WorkSafe Saskatchewan has adopted a new strategy it hopes will prevent fatalities and serious workplace injuries in the province.
The Fatalities and Serious Injuries Strategy was launched Monday. The three-year plan is a product of WorkSafe Saskatchewan, which is a partnership between the Saskatchewan Workers’ Compensation Board (WCB) and the Ministry of Labour Relations and Workplace Safety.
According to Don Morgan, Saskatchewan’s labour relations and workplace safety minister, the strategy was created after consultation with industry leaders as a way to focus on areas which have the highest rates of injuries: Asbestos exposure; work-related motor-vehicle crashes; firefighter cancer exposure; and, falls from heights.
Morgan noted the strategy will give ministry officials the ability to target employers that have a “higher-than-usual risk” of injuries and deaths on the job. From there, they’ll try to develop a workplace awareness on the issue of safety.
“The occupational health officers will know which employers and which industries are at a greater risk and they will focus their attention on them by doing more unannounced visits,” Morgan explained after the strategy launch Monday.
“It’s not just a matter of going in and saying, ‘You’re doing this wrong.’ It’s a matter of saying, ‘Let’s develop a plan and a strategy within that workplace so they know what to do to reduce those numbers.’ ”
Around 2,400 workers are seriously injured each year in Saskatchewan. From 2010 through 2018, the WCB reported 354 cases of workers who died on, or as a result of, their job.
Out of the occupational disease fatalities in that number, 23 per cent were due to firefighter cancers.
Over the next couple years, the strategy hopes to develop an awareness campaign for cancer in firefighters, gather feedback from fire halls and provide better access to resources.
In 2021, the goal is to investigate “the feasibility of a grant program” which would help purchase more hazard controls, like particulate blocking hoods or backup sets of turnout gear.
“Some of this new equipment and new advances in that is going to go a long way in bringing down some of that (cancer) risk,” Regina Fire Chief Layne Jackson said, noting a cancer diagnosis is a normal occurrence within his crews.

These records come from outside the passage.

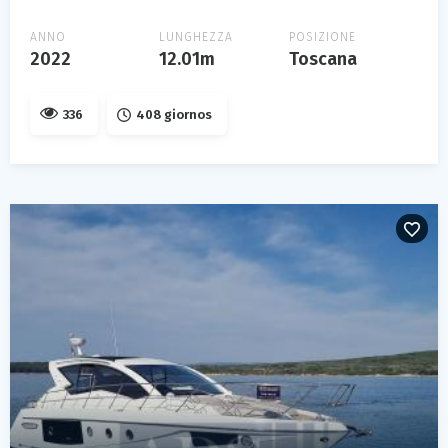
ANNO
LUNGHEZZA
POSIZIONE
2022
12.01m
Toscana
336
408 giornos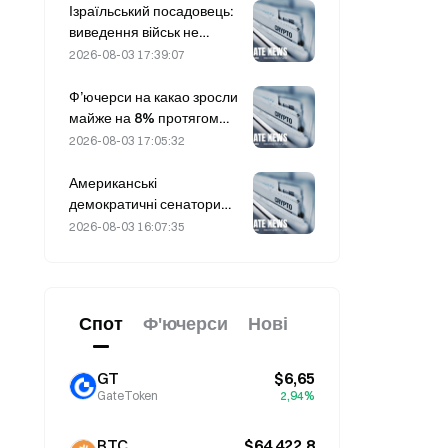
Ізраїльський посадовець:
виведення військ не
відбудеться, доки ХАМАС
2026-08-03 17:39:07
не роззброїться
Ф’ючерси на какао зросли
майже на 8% протягом
дня в п’ятницю, що стало
2026-08-03 17:05:32
несподіванкою для
учасників ринку
Американські
демократичні сенатори
закликають CFTC
2026-08-03 16:07:35
обмежити продукти для
ставок на пожежі на тлі
рекордного сезону лісових
пожеж
Спот
Ф'ючерси
Нові
GT
$6,65
GateToken
2,94%
BTC
$64 422,8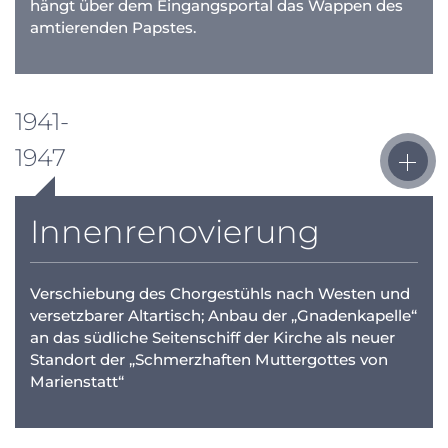
hängt über dem Eingangsportal das Wappen des
amtierenden Papstes.
1941-
1947
Innenrenovierung
Verschiebung des Chorgestühls nach Westen und
versetzbarer Altartisch; Anbau der „Gnadenkapelle“
an das südliche Seitenschiff der Kirche als neuer
Standort der „Schmerzhaften Muttergottes von
Marienstatt“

“We have a strong family culture within the fire service, and when one of our members develops cancer — whether they be current or whether they be retired — it does have an impact on all of us.”
Gord Dobrowolsky, the WCB board chair, said the board plans to “focus equally” on all four of the priority areas.
Having hired more occupational health enforcement officers in recent years, Dobrowolsky noted the strategy’s emphasis over the next three years will be on awareness, which he said was the common denominator in the 88 per cent of employers that reached “Mission Zero” in 2018.
“Day in, day out, the first thing they did when they came into the work in the morning was they had safety meetings,” Dobrowolsky explained. “It doesn’t matter how many times you repeat the mantra, it has to be continually vocalized so that workers remember that safety is No. 1.”